Image courtesy Shearwater

Today procurement processes for seismic are inflexible and inefficient and are a contributing factor to the end cost of seismic. - Tanya Herwanger, SVP of Strategy and New Markets, Shearwater

Shearwater Geoservices offers its proprietary processing software Reveal and is currently building new technology key to CCS within the platform, including spectral-element-modelling-based full-waveform inversion (SEM-FWI). SEM-FWI models the near-surface more accurately, as SEM moves away from forcing its modelling to fit into a regular grid of cuboids and instead allows the modeling to honor the geology, adapting when the geology changes rapidly.

Shearwater is partnering this with the use of NVIDIA's GH200 Grace Hopper superchip which is specifically designed to handle giant-scale AI applications by providing faster memory and massive bandwidth. Shearwater is investing significantly in AI research, and Senior Vice President of Strategy and New Markets, Tanya Herwanger, sees the company’s new AI-based uncertainty qualification as game changing for CCS. “Driven by pressure to reduce costs, we expect companies to design 4D monitors that are sparser than the baseline. Having uncertainty estimates associated with models coming from sparser, more resource-constrained data will be paramount.”

Monitoring strategies will vary from site to site and potentially also from country to country, depending on the regulations. 4D seismic will no doubt play a role, says Herwanger, but this may well be part of a broader plan that includes some kind of detection or trigger system that alerts the site operator to take a closer look. “Potential hybrid solutions feature in many of the discussions. These involve configuring ocean bottom nodes, fiber optic cables and streamers. Aspects such as long battery life which extends the time between deployment and recovery will open new possibilities. Shearwater’s Pearl node has industry leading battery life of 150 days and extending that is certainly something we are looking at.”

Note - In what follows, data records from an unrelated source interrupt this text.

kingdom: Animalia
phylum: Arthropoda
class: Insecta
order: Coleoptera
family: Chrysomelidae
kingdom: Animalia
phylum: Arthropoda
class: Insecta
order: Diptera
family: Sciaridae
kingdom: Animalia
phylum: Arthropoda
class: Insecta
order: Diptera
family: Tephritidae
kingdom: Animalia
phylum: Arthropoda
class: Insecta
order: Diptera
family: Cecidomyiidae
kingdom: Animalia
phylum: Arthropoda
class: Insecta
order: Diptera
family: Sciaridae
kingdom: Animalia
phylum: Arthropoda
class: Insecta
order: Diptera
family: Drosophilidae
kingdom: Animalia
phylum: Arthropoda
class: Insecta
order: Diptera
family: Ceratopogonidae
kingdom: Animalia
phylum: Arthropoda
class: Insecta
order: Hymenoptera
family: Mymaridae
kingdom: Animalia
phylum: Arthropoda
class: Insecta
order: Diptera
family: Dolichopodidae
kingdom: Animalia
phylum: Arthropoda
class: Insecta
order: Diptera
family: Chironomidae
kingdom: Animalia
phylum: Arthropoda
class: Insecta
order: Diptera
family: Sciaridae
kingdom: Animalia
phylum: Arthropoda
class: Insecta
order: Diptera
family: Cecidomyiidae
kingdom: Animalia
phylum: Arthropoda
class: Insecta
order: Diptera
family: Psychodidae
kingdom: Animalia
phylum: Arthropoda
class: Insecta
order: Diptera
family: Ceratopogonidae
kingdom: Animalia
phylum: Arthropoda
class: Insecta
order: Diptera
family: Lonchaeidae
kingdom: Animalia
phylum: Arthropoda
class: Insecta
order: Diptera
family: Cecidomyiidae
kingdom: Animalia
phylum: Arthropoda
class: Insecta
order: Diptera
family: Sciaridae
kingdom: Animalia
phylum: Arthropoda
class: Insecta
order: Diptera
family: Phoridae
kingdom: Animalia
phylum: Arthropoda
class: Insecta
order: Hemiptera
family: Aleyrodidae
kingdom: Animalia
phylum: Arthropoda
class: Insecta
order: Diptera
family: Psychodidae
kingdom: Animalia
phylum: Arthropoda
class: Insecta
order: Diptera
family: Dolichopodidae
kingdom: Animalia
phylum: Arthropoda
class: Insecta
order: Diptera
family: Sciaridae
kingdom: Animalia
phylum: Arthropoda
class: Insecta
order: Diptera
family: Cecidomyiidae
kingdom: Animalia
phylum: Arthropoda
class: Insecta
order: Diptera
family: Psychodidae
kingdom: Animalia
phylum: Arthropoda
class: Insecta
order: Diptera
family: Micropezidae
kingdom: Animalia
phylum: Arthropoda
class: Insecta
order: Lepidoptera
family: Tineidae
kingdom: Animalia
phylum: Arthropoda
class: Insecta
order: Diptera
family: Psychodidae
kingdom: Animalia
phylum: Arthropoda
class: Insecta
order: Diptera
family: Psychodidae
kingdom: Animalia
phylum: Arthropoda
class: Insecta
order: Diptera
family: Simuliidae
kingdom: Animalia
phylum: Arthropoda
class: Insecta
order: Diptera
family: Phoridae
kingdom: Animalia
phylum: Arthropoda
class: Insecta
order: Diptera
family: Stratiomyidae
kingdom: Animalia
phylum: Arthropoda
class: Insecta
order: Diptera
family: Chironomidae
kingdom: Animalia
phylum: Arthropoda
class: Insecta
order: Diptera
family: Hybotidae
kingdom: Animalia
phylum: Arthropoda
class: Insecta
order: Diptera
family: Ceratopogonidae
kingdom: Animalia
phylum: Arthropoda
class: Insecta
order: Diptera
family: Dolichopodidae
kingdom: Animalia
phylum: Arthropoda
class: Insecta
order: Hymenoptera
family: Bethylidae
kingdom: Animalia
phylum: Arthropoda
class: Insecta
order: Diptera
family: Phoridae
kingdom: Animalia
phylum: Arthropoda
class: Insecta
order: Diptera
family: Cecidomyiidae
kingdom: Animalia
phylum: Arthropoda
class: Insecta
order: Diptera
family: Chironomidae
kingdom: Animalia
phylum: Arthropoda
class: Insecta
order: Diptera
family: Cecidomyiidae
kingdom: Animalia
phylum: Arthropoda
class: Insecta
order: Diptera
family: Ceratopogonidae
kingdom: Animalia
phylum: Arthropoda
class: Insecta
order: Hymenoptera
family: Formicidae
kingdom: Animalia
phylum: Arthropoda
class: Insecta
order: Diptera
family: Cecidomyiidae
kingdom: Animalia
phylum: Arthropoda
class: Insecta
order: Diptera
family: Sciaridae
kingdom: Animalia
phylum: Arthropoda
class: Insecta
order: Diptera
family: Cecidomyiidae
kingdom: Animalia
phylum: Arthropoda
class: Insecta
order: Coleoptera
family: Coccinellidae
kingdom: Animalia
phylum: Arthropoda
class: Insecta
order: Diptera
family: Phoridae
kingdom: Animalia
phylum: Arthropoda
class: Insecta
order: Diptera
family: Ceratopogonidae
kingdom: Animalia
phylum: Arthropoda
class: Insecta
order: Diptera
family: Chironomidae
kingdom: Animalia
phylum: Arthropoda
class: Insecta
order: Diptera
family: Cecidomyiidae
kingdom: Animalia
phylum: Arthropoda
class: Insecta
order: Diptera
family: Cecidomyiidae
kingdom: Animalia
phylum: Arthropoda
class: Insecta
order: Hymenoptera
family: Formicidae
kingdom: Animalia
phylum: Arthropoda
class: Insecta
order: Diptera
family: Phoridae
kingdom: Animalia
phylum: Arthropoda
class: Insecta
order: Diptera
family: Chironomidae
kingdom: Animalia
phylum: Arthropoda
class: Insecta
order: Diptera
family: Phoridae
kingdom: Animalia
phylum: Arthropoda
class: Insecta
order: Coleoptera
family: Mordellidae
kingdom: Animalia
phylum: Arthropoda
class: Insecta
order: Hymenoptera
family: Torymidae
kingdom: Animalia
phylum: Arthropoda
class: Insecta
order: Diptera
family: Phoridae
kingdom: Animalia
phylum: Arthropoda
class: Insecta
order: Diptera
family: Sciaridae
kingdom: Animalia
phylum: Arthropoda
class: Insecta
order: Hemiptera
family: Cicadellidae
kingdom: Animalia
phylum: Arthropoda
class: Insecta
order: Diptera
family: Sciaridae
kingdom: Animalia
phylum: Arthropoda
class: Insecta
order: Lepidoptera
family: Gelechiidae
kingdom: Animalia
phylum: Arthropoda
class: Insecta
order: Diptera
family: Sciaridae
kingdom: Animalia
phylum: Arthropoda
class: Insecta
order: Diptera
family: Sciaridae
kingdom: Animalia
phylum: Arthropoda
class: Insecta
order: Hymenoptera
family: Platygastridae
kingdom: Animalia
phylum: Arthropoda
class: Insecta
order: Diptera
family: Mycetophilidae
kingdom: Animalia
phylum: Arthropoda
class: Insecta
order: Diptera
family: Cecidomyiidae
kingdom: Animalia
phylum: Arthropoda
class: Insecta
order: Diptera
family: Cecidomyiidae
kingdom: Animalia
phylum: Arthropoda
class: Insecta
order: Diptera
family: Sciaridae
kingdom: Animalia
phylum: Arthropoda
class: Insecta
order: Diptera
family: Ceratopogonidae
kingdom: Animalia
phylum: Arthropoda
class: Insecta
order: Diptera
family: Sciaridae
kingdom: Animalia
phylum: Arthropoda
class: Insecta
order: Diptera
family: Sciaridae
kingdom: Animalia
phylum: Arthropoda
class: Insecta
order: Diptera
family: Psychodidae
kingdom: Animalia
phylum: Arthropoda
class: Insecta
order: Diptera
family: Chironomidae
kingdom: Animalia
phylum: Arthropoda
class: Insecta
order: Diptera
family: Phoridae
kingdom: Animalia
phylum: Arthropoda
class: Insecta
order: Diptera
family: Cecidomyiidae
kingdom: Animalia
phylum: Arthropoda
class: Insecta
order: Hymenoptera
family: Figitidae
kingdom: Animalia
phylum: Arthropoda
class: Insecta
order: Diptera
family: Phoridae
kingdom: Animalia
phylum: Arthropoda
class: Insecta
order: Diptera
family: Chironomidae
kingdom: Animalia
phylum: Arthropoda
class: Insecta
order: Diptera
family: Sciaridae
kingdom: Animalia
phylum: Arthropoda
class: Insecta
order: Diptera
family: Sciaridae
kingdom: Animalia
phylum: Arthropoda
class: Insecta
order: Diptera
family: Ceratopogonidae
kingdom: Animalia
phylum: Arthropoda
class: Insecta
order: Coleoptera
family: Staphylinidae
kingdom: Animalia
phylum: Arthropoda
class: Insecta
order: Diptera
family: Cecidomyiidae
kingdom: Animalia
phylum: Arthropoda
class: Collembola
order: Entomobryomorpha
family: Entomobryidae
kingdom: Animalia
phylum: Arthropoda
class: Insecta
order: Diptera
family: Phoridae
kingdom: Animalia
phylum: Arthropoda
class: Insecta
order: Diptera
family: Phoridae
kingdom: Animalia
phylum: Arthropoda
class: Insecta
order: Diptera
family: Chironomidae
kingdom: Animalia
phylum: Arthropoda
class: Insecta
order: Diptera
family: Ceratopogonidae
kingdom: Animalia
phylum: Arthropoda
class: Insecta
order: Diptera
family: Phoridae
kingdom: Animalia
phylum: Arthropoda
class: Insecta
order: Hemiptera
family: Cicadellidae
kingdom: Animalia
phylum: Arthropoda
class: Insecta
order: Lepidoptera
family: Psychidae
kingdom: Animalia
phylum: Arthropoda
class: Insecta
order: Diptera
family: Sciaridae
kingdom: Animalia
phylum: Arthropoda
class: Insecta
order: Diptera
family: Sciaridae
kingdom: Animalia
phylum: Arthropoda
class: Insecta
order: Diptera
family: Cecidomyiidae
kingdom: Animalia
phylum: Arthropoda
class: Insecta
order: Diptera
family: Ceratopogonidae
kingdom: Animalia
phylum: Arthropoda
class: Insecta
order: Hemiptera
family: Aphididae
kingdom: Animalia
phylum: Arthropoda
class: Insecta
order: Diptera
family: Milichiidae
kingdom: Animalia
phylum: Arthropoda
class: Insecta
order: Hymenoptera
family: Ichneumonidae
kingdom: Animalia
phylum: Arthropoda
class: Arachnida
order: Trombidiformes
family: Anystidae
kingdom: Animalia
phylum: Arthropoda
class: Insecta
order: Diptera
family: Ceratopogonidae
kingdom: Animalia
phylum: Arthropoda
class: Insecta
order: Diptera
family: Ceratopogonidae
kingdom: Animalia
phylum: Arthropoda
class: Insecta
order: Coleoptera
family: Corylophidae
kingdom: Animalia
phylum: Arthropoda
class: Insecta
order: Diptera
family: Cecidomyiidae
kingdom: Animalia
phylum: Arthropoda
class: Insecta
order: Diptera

Herwanger expects business models to evolve to address subsurface data needs in hub environments with multiple storage sites and operators close together. This could involve operators working together. “Today procurement processes for seismic are inflexible and inefficient and are a contributing factor to the end cost of seismic. In traditional oil and gas, operators seem unable or unwilling to update their procurement practices to access seismic services in a smarter, more efficient manner. Will they manage to do so for CCS?”